27/06/2019 às 18h05min - Atualizada em 27/06/2019 às 18h05min

WhatsApp recebe multa do TRF de R$ 23 milhões após redução de valor

Pena foi reduzida drasticamente dos R$ 2 bilhões definidos no julgamento de primeira instância; caso envolve investigação por tráfico de drogas.
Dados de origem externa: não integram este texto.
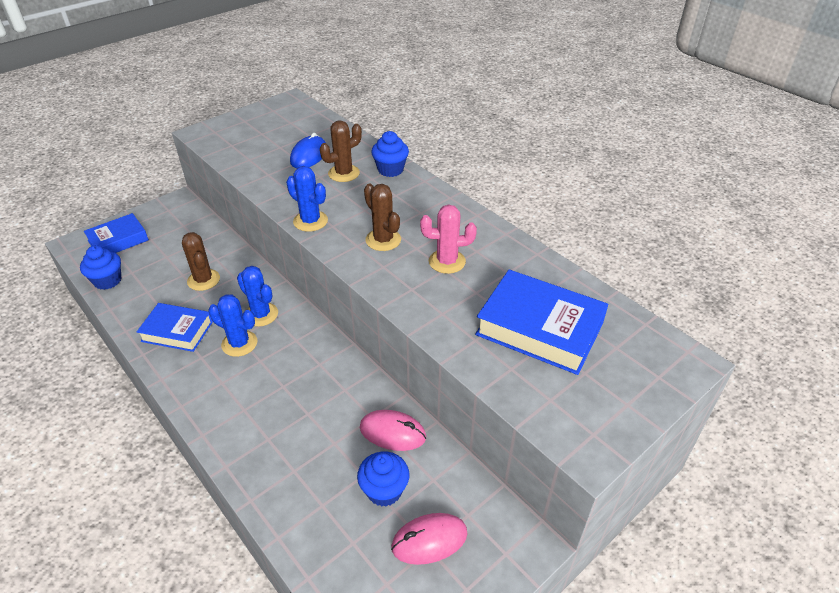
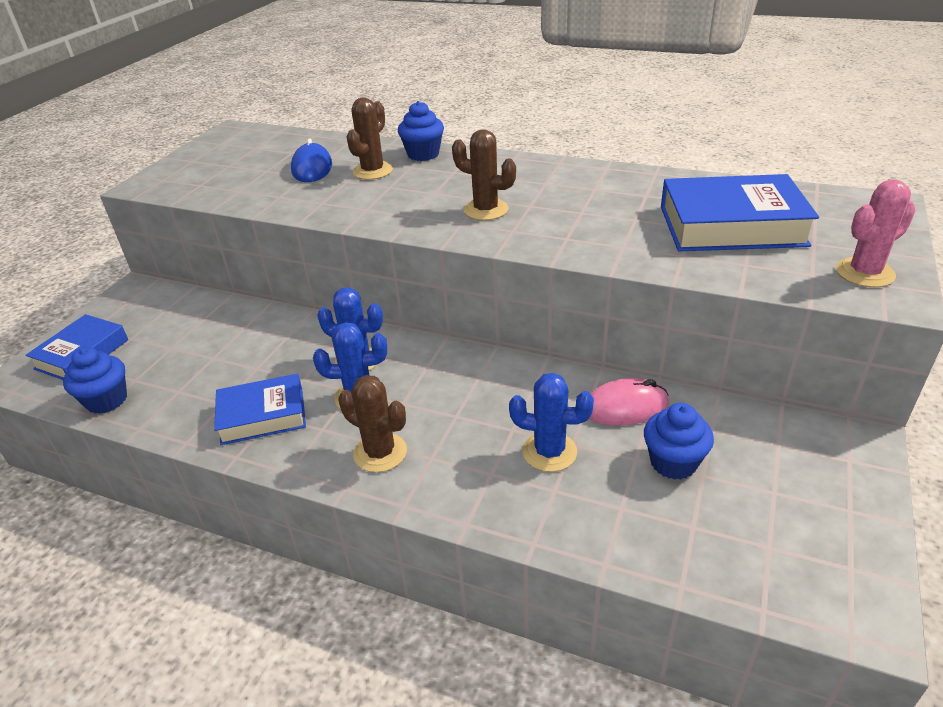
camera: 25 degrees left, 5 degrees down
brown cactus [182,232,220,291] -> brown cactus moved to [338,375,407,473]
blue cactus [286,166,328,232] -> blue cactus moved to [509,373,594,472]
pink mouse [391,513,468,565] -> none
pink cactus [420,205,477,274] -> pink cactus moved to [836,180,916,287]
- Fonte: TechTudo | Paulo Alves
Facebook e WhatsApp têm multa de R$ 2 bilhões reduzida em julgamento de recurso na justiça brasileira — Foto: Tainah Tavares/TechTudo
 

WhatsApp recebeu uma multa de R$ 23 milhões, estipulada pelo Tribunal Regional Federal da 4ª Região (TRF4), nessa terça-feira (25). Em nota a empresa considerou positiva a redução do valor, que foi definido em R$ 2 bilhões em 2017, e disse apreciar o reconhecimento da criptografia de ponta-a-ponta pelas autoridades brasileiras. Ainda de acordo com a companhia, os juízes entenderam a importância da tecnologia de segurança do aplicativo, que restringe o conteúdo das mensagens apenas ao remetente e ao destinatário. "Criticamente, todos os três juízes reconheceram a legalidade da criptografia de ponta-a-ponta e não há exigência de que o WhatsApp mude seu sistema".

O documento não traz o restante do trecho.